Originally published on Jan 10 and June 6 2018

Throughout semiconductor and numismatic careers that span over 40 years, I've always found myself building custom information systems to increase personal efficiencies. During the late 1980s, I was the architect and developer of Fairchild Semiconductor Engineering Work Bench information system for semiconductor yield management. Armed with a staff of six programmers and engineers, we developed an information system that absorbed and analyzed factory production and test data from sites in the United States and Asia. The goal was 100% cumulative production yield and the absolute minimum cost of production for our chips.

The same approach was taken for Liberty Seated dime die variety research. I needed an organized research database that would be available in my home office, at coin shows and online for eBay use while working in Asia. That database evolved into The Definitive Resource for Liberty Seated Dime Die Variety Collectors commonly known here as the "web-book". It was ground breaking back in 2004 as die variety publishing was done via hardbound books.

Now that GFRC and building a numismatic community of sophisticated collectors are my primary focus, another information system is under constructed. I've discussed the Sales Archive in the past few days. The Sales Archive will eventually be the primary GFRC numismatic pricing tool with CoinFacts auction records being a sanity check. It will take another year of effort and sales data but we will get there.

Not yet receiving much attention is the GFRC CAC Price Research tool. As incremental CAC approved coins are sold, this database and information extraction tool will become more powerful. By simply selecting three parameters (Type, Denomination and Date), one can immediately see all CAC approved coins sold for a date.

* **DATASET EXCERPTS**

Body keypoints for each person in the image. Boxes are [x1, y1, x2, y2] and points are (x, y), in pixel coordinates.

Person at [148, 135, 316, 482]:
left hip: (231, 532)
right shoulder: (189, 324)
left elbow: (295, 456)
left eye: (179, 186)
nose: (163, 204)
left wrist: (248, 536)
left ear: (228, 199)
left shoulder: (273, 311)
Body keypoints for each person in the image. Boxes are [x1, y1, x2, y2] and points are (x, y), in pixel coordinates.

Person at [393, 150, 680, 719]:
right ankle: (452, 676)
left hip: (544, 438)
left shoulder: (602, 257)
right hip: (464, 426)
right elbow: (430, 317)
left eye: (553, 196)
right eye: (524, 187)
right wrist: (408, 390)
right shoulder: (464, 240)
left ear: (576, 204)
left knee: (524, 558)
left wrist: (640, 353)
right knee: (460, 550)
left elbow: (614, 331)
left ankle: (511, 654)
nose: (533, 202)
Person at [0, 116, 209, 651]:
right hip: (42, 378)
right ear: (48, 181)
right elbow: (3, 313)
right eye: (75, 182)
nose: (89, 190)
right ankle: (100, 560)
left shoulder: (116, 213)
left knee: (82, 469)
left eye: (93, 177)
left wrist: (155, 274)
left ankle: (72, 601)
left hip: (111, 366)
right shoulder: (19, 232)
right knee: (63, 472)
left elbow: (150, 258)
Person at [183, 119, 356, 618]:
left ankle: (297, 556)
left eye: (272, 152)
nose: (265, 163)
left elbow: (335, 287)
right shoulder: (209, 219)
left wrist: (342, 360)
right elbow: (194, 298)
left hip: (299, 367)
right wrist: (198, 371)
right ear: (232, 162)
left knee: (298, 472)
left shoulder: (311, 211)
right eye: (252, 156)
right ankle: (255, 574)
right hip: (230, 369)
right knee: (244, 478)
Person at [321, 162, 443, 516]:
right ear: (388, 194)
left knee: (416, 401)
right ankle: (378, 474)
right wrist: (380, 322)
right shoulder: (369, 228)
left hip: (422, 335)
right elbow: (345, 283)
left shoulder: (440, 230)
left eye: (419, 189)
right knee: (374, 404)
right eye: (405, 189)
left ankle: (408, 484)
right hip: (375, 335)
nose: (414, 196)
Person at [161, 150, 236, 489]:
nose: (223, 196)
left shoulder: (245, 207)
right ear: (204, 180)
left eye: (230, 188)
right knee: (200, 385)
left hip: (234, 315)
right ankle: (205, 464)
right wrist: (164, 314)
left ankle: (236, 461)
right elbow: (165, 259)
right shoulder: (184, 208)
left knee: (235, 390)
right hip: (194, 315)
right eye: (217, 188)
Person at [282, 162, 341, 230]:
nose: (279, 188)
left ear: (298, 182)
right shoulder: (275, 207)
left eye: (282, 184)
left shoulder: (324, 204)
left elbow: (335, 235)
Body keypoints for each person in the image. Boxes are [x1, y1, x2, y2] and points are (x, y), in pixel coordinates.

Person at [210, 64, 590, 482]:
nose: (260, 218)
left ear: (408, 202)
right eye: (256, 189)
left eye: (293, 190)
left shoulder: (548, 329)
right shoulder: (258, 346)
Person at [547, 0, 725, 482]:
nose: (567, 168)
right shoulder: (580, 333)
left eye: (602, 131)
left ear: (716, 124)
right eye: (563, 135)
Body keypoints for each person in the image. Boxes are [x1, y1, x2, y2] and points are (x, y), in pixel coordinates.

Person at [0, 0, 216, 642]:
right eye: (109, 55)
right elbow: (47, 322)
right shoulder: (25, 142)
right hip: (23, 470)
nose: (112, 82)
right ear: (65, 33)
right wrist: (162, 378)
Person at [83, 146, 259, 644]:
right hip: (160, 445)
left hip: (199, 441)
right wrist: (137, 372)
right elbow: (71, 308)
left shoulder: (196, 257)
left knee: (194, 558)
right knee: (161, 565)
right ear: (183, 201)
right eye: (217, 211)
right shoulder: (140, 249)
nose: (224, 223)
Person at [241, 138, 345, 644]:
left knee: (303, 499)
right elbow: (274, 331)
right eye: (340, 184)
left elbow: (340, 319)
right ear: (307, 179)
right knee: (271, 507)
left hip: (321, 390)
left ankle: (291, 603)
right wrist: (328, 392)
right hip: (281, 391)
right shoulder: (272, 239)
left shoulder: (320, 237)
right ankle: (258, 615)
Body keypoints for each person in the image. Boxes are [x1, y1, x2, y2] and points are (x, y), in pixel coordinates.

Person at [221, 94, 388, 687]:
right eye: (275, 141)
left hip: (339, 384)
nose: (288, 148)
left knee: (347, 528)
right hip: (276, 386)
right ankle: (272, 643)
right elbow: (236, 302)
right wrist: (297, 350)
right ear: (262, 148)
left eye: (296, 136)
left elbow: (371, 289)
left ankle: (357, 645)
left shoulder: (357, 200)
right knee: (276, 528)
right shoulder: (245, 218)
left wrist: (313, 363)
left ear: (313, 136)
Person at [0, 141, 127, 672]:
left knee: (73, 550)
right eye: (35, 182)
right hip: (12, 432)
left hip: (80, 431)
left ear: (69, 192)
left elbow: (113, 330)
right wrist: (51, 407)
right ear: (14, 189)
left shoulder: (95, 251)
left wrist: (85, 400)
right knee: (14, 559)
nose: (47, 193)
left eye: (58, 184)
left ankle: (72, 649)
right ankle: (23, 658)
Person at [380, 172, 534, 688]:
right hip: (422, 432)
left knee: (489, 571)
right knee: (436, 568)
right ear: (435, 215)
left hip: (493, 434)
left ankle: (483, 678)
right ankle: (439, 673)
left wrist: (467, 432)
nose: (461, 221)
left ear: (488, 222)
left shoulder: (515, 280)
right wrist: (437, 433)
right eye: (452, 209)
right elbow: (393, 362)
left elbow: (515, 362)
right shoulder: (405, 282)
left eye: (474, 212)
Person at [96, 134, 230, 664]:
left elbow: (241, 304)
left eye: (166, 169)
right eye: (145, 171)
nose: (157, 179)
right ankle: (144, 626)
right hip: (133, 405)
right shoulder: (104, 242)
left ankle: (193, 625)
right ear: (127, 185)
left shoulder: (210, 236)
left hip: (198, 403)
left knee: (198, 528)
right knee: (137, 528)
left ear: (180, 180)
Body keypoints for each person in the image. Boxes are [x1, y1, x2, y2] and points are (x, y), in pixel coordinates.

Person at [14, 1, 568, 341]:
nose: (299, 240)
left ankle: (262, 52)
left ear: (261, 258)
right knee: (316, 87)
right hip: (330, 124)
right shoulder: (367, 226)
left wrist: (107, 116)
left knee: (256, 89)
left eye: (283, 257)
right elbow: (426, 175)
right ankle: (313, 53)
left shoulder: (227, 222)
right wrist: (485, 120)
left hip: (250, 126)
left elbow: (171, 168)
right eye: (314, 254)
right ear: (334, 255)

* **ACTIVITIES**
1) Answer these questions from the passage about custom information systems:
(a) How many programmers and engineers were on the Fairchild staff?
(b) In what year was the "web-book" ground breaking?
(c) What three parameters are selected in the GFRC CAC Price Research tool?
2) Put this sentence from the passage about custom information systems into Spanish: "It will take another year of effort and sales data but we will get there."
The data plays no part in this exercise.

* **SOLUTIONS IN ORDER**
1)
(a) Six
(b) 2004
(c) Type, Denomination and Date

2) Tomará otro año de esfuerzo y de datos de ventas, pero lo lograremos.